How will democracy survive in absence of autonomous Election Commission, asks Surjewala
The opposition believes that if this bill becomes a law, it will affect the autonomy of the Election Commission
The Central government has introduced a Bill in the Rajya Sabha to regulate the appointment, conditions of service and term of office of the Chief Election Commissioner and other Election Commissioners.
The Bill proposes that the Chief Election Commissioner (CEC) and other Election Commissioners (ECs) will be appointed by the President on the recommendation of a panel comprising the Prime Minister, Leader of Opposition (LoP) in the Lok Sabha and a Union Cabinet Minister nominated by the Prime Minister.
The opposition believes that if this bill becomes a law, it will affect the autonomy of the Election Commission.
Congress General Secretary and Rajya Sabha MP Randeep Singh Surjewala said in an interview to IANS that it is very important for democracy to remain neutral of the Election Commission.
According to Surjewala, if the bill becomes a law, the Election Commission will be transformed into a government election commission instead of being independent.
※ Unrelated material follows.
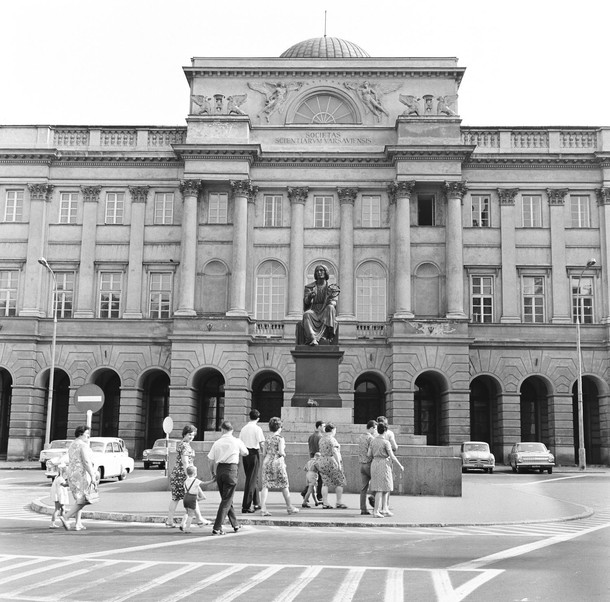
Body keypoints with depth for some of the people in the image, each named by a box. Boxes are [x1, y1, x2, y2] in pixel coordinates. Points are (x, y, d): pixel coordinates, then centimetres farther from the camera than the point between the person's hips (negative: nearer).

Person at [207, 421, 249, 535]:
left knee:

Excepts:
IANS: What is your stand regarding the bill?
Surjewala: It was a black day in Parliament in the history of democracy. Election Commission is the last independent body to conduct free and democratic elections in India. Prime Minister Narendra Modi wants to make it the Modi Election Commission.
A constitution bench of the Supreme Court has clearly said that if the Election Commission is not fair, then democracy cannot survive in the country. Therefore, a three-person panel was formed to appoint the Chief Election Commissioner, consisting of the Chief Justice, Prime Minister and the Leader of the Opposition, so that a balance is maintained.
IANS: What is your objection to the bill? What provisions are you opposing?
Surjewala: We have three direct objections.
The first objection is that through this law, the government is hatching a heinous conspiracy to nullify the decision of the five-member constitutional bench of the Supreme Court.
The second objection is that after the enactment of this law, the Election Commission will not be able to remain impartial, because now the Chief Election Commissioner will be appointed by the Prime Minister, one of his ministers and the Leader of the Opposition. That is, two people will be from the government and one will be from the opposition and with a full majority they will be able to make the Chief Election Commissioner and Election Commissioner whom they want.
The third objection is that there is segregation of power in the Constitution of India i.e. The Judiciary and Executive cannot snatch each other's power but now an attempt is being made to destroy the balance that was created by the Supreme Court bench through this law.
IANS: What will be the impact on the Election Commission if the bill becomes a law?
Surjewala: It will end the autonomy and independence of the Election Commission. And the Election Commission will become a puppet of the government. Favourite people of the government will be appointed in the Election Commission. This bill and law is totally illegal and it was introduced in the Rajya Sabha in an illegal manner so that the voice of the opposition and the country could not be heard.
IANS: What is the objection to the panel headed by the Prime Minister proposed in the bill.
Surjewala: With this the government will have its own Chief Election Commissioner, Election Commissioner, election commission, and results. No need of democracy, no need of the Supreme Court, no need of Parliament. This is a law to hold democracy hostage because when there will be no autonomy of the Election Commission, then how will democracy survive?